Issue with HTTP communication from Prometheus to Alertmanager

Bug description

Since the upgrade from Istio 1.7 to 1.8 we’re seeing issues with specially the communication from our Prometheus to our Alertmanager (pushing alarms via HTTP).

Error message:

level=error ts=2021-05-31T07:16:45.210Z caller=notifier.go:527 component=notifier alertmanager=http://100.96.9.151:9093/api/v2/alerts count=1 msg="Error sending alert" err="bad response status 404 Not Found"

Both, Prometheus & Alertmanager are installed via the prometheus-operator and therefore two headless Kubernetes Service exist called prometheus-operated & alertmanager-operated , those services are hard-coded into the prometheus-operator and can not be changed.
Next to it each “installation” of those two components has an own service, which is not headless and under full-control by us. ( alertmanager-main & prometheus-k8s )

One thing we tried and also worked is to down scale the prometheus-operator to 0 and add the appProtocol tags on the -operated Kubernetes services with the value http which worked, but is overwritten, as long as the operator is not scaled to zero.

If we’re setting the appProtocol on the by us controlled service, it is not working out.

Any clue how to to fix it?

Version (include the output of istioctl version --remote and kubectl version --short and helm version --short if you used Helm)

Istio version:

➜ istioctl version --remote
client version: 1.10.0
control plane version: 1.8.5
data plane version: 1.8.5 (78 proxies)

Kubernetes version:

➜ kubectl version --short
Client Version: v1.19.7
Server Version: v1.19.10

How was Istio installed?

via the istio-operator also in version 1.8.5

Environment where the bug was observed (cloud vendor, OS, etc)

Running on a kOps cluster on AWS.

2 Likes

We are seeing the same issue.

◆ ◆ ◆

Task prompt: Please say whether each statement agrees with the Istio bug report, answering yes or no and quoting the words from the bug report that decide it. 1. The problems began after an upgrade from Istio 1.7 to 1.8. 2. Adding appProtocol to the services the team controls solved the problem. 3. Istio was installed through the istio-operator. You won't need the entries.

◆ ◆ ◆

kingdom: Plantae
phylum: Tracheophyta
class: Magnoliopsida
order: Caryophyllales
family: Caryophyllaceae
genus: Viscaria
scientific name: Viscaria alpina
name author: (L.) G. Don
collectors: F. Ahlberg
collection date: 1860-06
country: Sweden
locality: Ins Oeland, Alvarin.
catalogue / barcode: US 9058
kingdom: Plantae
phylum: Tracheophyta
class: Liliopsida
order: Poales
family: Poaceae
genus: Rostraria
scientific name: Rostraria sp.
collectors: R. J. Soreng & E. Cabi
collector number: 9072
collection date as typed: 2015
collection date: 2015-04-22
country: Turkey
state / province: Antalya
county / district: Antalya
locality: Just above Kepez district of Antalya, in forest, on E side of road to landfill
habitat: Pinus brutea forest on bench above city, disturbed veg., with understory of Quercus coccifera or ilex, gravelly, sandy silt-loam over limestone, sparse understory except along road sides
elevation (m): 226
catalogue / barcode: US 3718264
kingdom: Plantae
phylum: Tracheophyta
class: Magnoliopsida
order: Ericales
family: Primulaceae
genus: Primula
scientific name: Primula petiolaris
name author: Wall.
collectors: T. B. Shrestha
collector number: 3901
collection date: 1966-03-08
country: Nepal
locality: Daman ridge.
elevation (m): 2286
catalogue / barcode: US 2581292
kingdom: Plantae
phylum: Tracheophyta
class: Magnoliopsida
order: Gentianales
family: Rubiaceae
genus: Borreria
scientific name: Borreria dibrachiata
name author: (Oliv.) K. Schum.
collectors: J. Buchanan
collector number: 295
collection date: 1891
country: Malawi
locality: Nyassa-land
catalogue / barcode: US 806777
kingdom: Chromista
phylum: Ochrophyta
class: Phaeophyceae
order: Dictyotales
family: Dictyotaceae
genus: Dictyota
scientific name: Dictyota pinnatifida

◆ ◆ ◆

Task response:
1. Yes: "Since the upgrade from Istio 1.7 to 1.8 we’re seeing issues with specially the communication from our Prometheus to our Alertmanager"
2. No: "If we’re setting the appProtocol on the by us controlled service, it is not working out."
3. Yes: "via the istio-operator also in version 1.8.5"